TEXT PROVIDED:
****************************************
Running PyTorch based object detection model on Edge device with pre and post processing steps.

Published in

Eumentis

9 min readMar 1, 2024

Running object detection model on mobile devices.

This article is the third in a series of four articles on object detection on Edge devices. The first two articles can be found here:

Need to add link

In the previous article, we successfully converted our object detection model trained on a web device into a .ptl format, which is a mobile-optimized version. Now, in this post, we will guide you through the steps to run a machine learning model on a mobile device.

In addition to loading the model and running inference, we’ll also cover how to replicate the pre and post-processing steps we implemented on the web. These pre-processing steps involve cropping and overlaying an image. Below is a step-by-step guide to help you navigate through these processes.

To begin, we utilize the functions provided by react-native-pytorch-core to load the image and retrieve its height and width.

Import ImageUtil from react-native-pytorch-core

export default async function detectObjects(image, path) {
# loading the image from a file path
const fly_image = await ImageUtil.fromFile(path to image);
# getting image width 
let imageWidth = fly_image.getWidth();
# getting image height
let imageHeight = fly_image.getHeight();
# calculating image aspect ratio
let img_aspect_ratio = imageWidth / imageHeight;

Once we have obtained the height and width, we proceed to perform operations to ensure that both values are even. If they are not already even, we utilize a cropping function provided by the react-native-photo-manipulator to make them even.
****************************************
INSTRUCTIONS FOR THE TASK: Reproduce word for word the part of the object detection article that begins at "Need to add" and stops after "a mobile device.". You won't need the records that come next.

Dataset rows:
****************************************
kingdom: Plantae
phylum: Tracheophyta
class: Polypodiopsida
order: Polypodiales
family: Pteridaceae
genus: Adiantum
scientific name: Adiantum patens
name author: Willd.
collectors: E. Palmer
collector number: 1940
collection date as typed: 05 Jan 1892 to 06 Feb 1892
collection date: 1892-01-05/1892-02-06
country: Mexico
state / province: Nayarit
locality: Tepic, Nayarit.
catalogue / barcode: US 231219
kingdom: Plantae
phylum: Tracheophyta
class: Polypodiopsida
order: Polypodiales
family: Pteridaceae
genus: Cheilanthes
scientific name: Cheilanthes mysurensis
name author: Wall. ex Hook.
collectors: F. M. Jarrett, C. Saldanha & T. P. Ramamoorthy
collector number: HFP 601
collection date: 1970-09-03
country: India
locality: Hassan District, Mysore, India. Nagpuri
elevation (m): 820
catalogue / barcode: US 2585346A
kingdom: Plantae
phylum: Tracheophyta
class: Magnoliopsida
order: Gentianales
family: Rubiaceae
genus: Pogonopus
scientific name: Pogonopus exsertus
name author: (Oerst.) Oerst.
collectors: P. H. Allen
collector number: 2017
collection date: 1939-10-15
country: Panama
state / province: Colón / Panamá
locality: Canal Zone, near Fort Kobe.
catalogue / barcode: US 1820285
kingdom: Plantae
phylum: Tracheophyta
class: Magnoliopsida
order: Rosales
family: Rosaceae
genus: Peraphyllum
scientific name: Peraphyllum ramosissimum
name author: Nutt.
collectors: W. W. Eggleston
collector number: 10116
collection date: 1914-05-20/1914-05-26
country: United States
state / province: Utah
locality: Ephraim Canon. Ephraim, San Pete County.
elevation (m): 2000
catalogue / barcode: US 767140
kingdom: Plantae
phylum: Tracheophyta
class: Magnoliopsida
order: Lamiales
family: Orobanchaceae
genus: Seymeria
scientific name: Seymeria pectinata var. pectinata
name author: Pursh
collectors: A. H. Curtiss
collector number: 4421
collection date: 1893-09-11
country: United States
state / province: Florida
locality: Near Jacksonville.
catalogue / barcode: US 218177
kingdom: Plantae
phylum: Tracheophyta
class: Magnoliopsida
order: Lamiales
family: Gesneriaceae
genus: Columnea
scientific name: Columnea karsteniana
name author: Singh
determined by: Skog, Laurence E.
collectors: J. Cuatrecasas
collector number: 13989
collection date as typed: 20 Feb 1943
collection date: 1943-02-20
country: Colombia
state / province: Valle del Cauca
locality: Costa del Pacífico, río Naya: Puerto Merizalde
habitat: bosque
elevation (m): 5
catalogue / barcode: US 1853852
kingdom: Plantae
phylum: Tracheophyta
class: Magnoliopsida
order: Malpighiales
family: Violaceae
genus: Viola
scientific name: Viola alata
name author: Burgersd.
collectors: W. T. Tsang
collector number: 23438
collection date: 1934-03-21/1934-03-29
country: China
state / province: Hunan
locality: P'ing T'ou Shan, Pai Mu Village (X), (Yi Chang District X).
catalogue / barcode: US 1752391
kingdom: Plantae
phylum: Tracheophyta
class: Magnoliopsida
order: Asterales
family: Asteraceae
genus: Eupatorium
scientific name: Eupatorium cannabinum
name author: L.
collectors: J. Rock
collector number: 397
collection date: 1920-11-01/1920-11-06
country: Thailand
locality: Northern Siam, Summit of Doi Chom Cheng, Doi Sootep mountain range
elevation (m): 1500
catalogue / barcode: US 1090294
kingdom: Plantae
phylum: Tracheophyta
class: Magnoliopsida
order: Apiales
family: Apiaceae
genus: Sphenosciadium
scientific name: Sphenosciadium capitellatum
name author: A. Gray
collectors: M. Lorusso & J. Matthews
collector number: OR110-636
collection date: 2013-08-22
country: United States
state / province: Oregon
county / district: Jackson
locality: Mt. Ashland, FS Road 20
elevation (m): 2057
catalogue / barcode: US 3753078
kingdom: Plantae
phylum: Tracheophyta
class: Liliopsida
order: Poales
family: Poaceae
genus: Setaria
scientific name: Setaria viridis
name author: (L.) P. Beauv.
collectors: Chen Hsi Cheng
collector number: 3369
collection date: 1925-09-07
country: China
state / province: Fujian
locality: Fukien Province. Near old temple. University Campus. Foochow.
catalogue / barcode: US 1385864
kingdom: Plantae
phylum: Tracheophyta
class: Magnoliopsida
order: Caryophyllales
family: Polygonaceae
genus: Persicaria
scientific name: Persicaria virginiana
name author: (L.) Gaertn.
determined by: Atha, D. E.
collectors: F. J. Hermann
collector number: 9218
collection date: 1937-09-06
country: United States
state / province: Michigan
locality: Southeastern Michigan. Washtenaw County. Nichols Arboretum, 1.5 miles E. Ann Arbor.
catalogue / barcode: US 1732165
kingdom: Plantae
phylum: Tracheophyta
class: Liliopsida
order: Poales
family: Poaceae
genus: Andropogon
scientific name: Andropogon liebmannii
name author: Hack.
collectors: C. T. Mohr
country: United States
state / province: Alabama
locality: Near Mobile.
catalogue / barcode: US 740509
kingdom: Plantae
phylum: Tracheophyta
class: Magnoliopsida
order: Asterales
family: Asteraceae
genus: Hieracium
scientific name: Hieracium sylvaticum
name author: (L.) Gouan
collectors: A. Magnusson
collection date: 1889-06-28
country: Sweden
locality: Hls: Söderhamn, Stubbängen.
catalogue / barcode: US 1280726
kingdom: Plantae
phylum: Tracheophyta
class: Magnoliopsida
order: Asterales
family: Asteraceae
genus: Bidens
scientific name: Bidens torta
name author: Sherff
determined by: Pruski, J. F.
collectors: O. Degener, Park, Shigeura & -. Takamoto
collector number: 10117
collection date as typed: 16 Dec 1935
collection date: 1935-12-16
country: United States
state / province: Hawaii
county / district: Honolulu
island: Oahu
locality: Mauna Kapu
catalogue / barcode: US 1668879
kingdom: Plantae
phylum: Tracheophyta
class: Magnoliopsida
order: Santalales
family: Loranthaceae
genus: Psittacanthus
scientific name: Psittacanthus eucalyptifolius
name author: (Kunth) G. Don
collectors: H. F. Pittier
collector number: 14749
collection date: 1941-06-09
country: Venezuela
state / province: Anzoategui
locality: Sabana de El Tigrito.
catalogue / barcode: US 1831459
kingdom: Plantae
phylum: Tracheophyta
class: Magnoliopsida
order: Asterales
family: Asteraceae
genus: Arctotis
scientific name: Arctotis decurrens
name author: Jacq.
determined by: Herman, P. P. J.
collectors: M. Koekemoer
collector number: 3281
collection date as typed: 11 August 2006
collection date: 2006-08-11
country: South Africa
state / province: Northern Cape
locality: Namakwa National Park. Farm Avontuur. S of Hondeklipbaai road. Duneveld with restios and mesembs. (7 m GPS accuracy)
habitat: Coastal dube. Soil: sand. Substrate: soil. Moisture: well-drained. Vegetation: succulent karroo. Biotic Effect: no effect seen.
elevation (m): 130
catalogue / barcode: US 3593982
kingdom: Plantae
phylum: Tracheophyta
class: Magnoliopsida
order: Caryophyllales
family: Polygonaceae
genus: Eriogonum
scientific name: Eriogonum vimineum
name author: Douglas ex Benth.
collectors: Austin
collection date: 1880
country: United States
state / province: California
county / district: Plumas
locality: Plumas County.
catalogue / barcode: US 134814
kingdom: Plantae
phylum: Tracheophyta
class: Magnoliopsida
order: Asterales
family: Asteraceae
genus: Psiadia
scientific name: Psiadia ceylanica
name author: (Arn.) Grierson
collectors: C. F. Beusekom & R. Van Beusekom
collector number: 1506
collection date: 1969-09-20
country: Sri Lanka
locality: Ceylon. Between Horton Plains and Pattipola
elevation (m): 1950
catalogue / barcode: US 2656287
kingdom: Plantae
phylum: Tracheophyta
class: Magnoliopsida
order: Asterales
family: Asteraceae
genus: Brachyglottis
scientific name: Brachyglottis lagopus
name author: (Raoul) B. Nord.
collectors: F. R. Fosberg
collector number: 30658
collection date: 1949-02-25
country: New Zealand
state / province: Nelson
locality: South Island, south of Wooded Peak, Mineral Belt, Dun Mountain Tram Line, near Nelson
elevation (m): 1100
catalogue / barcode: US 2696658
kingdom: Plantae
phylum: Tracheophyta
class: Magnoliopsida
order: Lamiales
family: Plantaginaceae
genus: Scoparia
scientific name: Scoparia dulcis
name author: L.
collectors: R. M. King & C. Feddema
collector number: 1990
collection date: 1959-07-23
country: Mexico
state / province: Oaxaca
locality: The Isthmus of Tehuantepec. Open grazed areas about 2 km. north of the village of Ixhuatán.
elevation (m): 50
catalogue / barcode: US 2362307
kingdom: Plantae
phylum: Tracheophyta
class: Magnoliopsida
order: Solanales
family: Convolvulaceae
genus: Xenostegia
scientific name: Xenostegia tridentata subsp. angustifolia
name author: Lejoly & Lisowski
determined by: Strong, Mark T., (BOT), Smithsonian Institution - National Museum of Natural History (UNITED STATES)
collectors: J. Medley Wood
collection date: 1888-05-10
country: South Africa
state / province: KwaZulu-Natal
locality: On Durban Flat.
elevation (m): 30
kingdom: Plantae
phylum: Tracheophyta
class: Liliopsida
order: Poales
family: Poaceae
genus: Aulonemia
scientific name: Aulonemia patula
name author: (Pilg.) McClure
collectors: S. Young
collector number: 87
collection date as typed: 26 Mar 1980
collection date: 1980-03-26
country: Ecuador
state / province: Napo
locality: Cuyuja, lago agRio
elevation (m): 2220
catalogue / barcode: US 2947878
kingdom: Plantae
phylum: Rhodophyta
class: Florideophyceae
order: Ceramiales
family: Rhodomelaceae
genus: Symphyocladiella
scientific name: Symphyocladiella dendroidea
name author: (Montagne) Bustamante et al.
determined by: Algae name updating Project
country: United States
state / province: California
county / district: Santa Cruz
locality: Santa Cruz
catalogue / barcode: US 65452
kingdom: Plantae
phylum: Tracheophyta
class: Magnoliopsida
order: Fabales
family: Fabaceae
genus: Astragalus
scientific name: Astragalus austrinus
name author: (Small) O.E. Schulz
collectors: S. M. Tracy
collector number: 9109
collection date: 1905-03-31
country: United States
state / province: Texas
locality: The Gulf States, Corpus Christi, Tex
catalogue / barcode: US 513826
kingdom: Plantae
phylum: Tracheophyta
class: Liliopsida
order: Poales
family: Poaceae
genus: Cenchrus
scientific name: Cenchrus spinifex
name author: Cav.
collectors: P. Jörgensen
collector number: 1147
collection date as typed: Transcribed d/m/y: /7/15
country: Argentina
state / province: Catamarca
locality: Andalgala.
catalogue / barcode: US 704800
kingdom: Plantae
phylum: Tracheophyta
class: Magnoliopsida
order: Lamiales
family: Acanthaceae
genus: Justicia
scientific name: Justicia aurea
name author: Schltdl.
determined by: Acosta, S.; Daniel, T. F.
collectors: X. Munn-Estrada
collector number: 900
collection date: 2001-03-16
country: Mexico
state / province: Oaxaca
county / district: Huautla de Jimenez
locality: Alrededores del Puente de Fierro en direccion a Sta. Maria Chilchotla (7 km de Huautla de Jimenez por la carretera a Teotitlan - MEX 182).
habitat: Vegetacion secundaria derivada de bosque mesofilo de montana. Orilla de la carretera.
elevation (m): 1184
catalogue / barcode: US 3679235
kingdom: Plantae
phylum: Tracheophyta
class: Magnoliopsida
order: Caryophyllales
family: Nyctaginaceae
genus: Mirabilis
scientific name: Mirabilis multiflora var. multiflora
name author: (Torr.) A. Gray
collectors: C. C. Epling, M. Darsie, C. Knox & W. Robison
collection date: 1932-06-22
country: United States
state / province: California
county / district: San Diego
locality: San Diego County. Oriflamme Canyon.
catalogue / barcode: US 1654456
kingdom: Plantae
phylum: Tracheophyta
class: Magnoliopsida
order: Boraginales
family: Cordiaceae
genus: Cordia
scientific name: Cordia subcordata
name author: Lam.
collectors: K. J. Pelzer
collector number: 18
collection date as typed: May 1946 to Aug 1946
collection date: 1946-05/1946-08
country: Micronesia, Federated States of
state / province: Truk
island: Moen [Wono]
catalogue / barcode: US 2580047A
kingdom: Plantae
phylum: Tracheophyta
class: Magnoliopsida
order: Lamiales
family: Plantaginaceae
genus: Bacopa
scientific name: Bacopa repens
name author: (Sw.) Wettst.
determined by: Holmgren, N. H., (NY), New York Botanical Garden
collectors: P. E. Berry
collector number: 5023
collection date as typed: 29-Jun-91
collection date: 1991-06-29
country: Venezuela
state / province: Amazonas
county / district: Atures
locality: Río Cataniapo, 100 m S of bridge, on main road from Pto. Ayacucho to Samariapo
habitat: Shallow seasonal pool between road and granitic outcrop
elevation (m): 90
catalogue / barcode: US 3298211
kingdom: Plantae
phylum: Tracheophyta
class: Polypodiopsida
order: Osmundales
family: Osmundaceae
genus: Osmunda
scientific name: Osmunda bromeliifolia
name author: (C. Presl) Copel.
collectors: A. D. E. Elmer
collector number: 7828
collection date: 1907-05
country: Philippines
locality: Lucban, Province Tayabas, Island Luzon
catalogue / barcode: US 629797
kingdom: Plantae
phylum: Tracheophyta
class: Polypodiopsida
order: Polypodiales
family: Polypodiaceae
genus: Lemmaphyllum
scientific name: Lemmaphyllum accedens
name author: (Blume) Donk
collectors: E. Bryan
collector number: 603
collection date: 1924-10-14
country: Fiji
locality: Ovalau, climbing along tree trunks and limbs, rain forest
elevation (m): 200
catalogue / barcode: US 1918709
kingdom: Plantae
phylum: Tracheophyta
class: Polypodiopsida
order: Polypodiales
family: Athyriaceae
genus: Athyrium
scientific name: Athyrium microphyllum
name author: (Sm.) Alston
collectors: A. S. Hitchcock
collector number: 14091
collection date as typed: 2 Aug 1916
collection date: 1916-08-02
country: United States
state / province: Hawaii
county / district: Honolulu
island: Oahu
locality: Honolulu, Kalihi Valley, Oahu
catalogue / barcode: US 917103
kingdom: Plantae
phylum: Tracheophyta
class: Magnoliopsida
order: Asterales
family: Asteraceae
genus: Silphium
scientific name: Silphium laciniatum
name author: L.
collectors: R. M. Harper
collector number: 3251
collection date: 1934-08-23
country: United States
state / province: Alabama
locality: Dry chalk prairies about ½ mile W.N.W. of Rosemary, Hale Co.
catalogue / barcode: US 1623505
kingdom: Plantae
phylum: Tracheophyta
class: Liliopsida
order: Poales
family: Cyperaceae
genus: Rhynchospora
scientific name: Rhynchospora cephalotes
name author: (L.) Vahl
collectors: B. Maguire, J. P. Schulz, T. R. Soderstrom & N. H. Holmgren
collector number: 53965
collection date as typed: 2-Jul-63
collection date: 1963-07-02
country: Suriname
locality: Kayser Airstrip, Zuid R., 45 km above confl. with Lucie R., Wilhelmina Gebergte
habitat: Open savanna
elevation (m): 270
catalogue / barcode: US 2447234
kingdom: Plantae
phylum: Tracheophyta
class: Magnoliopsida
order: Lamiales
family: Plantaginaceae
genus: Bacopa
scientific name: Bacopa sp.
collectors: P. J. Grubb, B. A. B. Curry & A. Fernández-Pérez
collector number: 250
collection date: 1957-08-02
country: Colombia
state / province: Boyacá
****************************************
REPLY:
Need to add link

In the previous article, we successfully converted our object detection model trained on a web device into a .ptl format, which is a mobile-optimized version. Now, in this post, we will guide you through the steps to run a machine learning model on a mobile device.